

  • Strategic/Innovation Goal: Focuses on long-term strategy of achieving program results

  • Financial Goal: Focuses on how program can generate better profitability for the club

  • Results Goal: Defines immediate results as an outcome

  • Process/Milestone: Large goal that has been divided into smaller measurable milestones

  • Day to Day Activity Goal: Not related to a project', is an activity that is part of your job


                You will most likely use all of these goals to complete your programming. Using the S.M.A.R.T. goal model is a great tool when forming your goals. S.M.A.R.T. goal stands for Specific Measurable Attainable Relevant Timebound. An example of a S.M.A.R.T. goal would be to help 30 members achieve a weight loss of five to 15 pounds through exercise, nutrition and stress management techniques within the 12-week period. The club will generate a 20% profit from the program."

                Once the goal of the wellness program has been defined, we have to set objectives that are measurable. A program could have five to 12 objectives based off the scope of the program. If you have fewer objectives, your program may not be adequately thought through or developed. If you have more than 12, you are probably including too much detail. There should be at least one objective for each component of the program.     

                Using action verbs to describe the expected outcome or behavior will help you characterize each component even further. Using our S.M.A.R.T. goal stated above, we can break it down further. "By the end of week 12, participants should achieve five to 15 pounds weight loss by meeting with a registered dietitian for all three consultation appointments and attending all exercise sessions with the personal trainer." By the end of week 12, participants should achieve reduced stress levels by attending six yoga classes and using their massage session included in the price of the program. By including yoga and massage into the program, we are beginning to treat the person and teach important behaviors that they will want to implement in their own lives. By including some form of stress reduction technique into our wellness programs, we are beginning to address the importance of mental and emotional health.


    Creating Your Marketing Plan

                Marketing is key for the success of your wellness program. Knowing where to start is the challenge. There is no single right or wrong way to write a marketing plan; however, every plan should have a situation analysis, marketing strategy, sales forecast and expense budget.


    Questions to consider when creating your marketing plan are:


  • What is the specific behavior you want to impact?

REQUIRED ACTION 1 ::
According to the wellness program guide, how many objectives could a program have?
REQUIRED ACTION 2 ::
Pick up the wellness program guide after its last line and keep writing.
The data has nothing to do with this.

DATA ::
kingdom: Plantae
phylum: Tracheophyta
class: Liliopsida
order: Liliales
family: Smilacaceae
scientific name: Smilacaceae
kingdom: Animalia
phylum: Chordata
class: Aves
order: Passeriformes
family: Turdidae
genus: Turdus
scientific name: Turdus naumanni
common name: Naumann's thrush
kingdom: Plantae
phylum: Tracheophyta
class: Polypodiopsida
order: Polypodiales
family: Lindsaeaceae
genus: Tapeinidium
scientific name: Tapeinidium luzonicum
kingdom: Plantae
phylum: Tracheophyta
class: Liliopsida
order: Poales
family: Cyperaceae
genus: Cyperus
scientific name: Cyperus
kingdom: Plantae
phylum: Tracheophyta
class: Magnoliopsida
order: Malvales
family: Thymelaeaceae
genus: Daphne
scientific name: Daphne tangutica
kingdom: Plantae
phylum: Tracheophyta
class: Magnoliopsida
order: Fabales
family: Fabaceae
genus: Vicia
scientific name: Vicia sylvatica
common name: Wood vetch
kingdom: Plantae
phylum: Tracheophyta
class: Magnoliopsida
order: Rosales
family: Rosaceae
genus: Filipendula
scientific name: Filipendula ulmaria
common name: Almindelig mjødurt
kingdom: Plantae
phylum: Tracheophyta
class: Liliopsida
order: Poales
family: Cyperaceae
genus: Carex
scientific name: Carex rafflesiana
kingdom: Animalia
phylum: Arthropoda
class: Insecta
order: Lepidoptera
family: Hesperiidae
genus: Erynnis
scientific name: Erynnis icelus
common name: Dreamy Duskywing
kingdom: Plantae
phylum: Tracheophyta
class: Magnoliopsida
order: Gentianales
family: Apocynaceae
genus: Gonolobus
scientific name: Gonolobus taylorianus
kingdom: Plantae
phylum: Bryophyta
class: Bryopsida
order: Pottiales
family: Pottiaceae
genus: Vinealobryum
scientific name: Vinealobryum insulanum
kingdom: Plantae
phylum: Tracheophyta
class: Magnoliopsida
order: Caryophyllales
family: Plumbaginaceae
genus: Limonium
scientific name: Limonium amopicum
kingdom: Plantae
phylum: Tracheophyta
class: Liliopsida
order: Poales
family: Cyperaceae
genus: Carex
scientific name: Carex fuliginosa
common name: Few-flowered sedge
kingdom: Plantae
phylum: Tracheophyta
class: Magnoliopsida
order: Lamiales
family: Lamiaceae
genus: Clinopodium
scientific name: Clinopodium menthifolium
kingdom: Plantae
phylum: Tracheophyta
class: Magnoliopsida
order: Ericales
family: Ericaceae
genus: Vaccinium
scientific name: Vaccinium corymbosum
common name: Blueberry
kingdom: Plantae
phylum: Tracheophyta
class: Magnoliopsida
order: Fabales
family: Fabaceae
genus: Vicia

EXERCISE ANSWER 1 ::
Five to 12, based on the scope of the program.

EXERCISE ANSWER 2 ::
  • What specific audiences do you want to target?


  • Will this audience identify with the need to change their behavior?


  • What objections might the target audience have to changing their behavior? How can you overcome those barriers?


  • What promotion methods will be most effective with your target audience?


  • What are your competitors doing?

                The more information you gather about your market, the greater advantage you will have when it comes to the success of your wellness programs.


    Program Evaluations

                The purpose of evaluations is to set up a feedback system for ongoing monitoring and improvement of the program. There are several ways to evaluate a program, but getting both internal and external evaluations will help judge the effectiveness, cost, efficiency and success of the program. The external evaluation is where participants provide their feedback about the program. The programming team completes the internal evaluation where they are able to assess which of the goals were achieved and how well it was done and make suggestions for improvement.

                All evaluations have no value unless the results are used to improve any interventions of the program. This necessary step, however, is commonly overlooked. For programs, all reports should include not only the evaluation outcome and reports of progress but also a detailed explanation of how those results were used to strengthen, refine or revise the program.

                By executing results-oriented wellness programs in your facility, you create more energetic and positive members, which will provide meaningful gains for your facility or organization. Good luck planning your wellness programs!